BANSE: To the click of dozens of cameras, Mr. Obama said he settled on Gary Locke based on the former governor's record of job creation and trade promotion in Washington state.
OBAMA: So Gary will be a trusted voice in my Cabinet, a tireless advocate for our economic competitiveness and an influential ambassador for American industry.
BANSE: In his home state, Gary Locke has a reputation as a policy wonk and a strong manager. A longtime friend from the state legislature, Denny Heck, says Locke also brings a squeaky clean reputation.
DENNIS HECK: And I would imagine coming off of the last two candidates they had that didn't quite work out, Eagle Scout Gary Locke was probably pretty darned appealing to them. He's clean as a whistle.
BANSE: Democrats in Congress expect a smooth confirmation. However, Republicans will probably ask the former governor about sloppy handling of cash donations to his 1996 campaign. Gary Locke became the nation's first Chinese-American governor when he was elected to the first of two terms in 1996. He rode a compelling personal story into office.
GARY LOCKE: It took our family 100 years to move that one mile, a journey possible only in America.
BANSE: Joe Borich directs the Washington State China Relations Council. Borich traveled with Locke on two trade missions to Asia. He says the former governor has enormous cache in China.

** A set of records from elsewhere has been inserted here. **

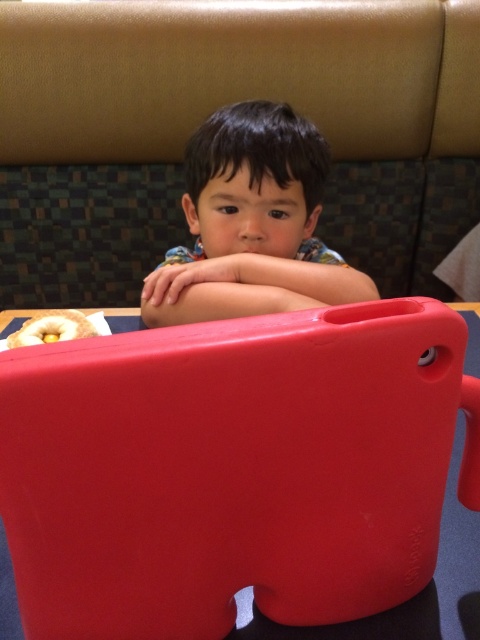
Can you confirm if matte black child at center is smaller than glazed doughnut at lower left?

Incorrect, matte black child at center is not smaller in size than glazed doughnut at lower left.

Is matte black child at center wider than glazed doughnut at lower left?

Correct, the width of matte black child at center exceeds that of glazed doughnut at lower left.

Between point (215, 205) and point (41, 339), which one is positioned behind?

The point (215, 205) is behind.

You are a GUI agent. You are given a task and a screenshot of the screen. Output one action in this format:
    pyautogui.click(x=<x>, y=<y>)
    Task: Click on the matte black child at center
    
    Given the screenshot: What is the action you would take?
    pyautogui.click(x=252, y=224)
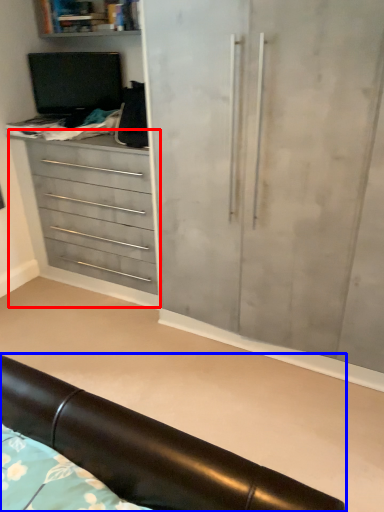
Question: Among these objects, which one is farthest to the camera, chest of drawers (highlighted by a red box) or furniture (highlighted by a blue box)?

Choices:
 (A) chest of drawers
 (B) furniture

Answer: (A)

JOSEPH J: Yes, he drew very big crowds everywhere he went in China. And that doesn't mean that everything that the Commerce Department or the Obama administration or Secretary Locke himself might hope for is going to be realized, but I think that the choice of Gary as Commerce secretary will benefit American business interests in China.
BANSE: For NPR News, I'm Tom Banse in Olympia, Washington.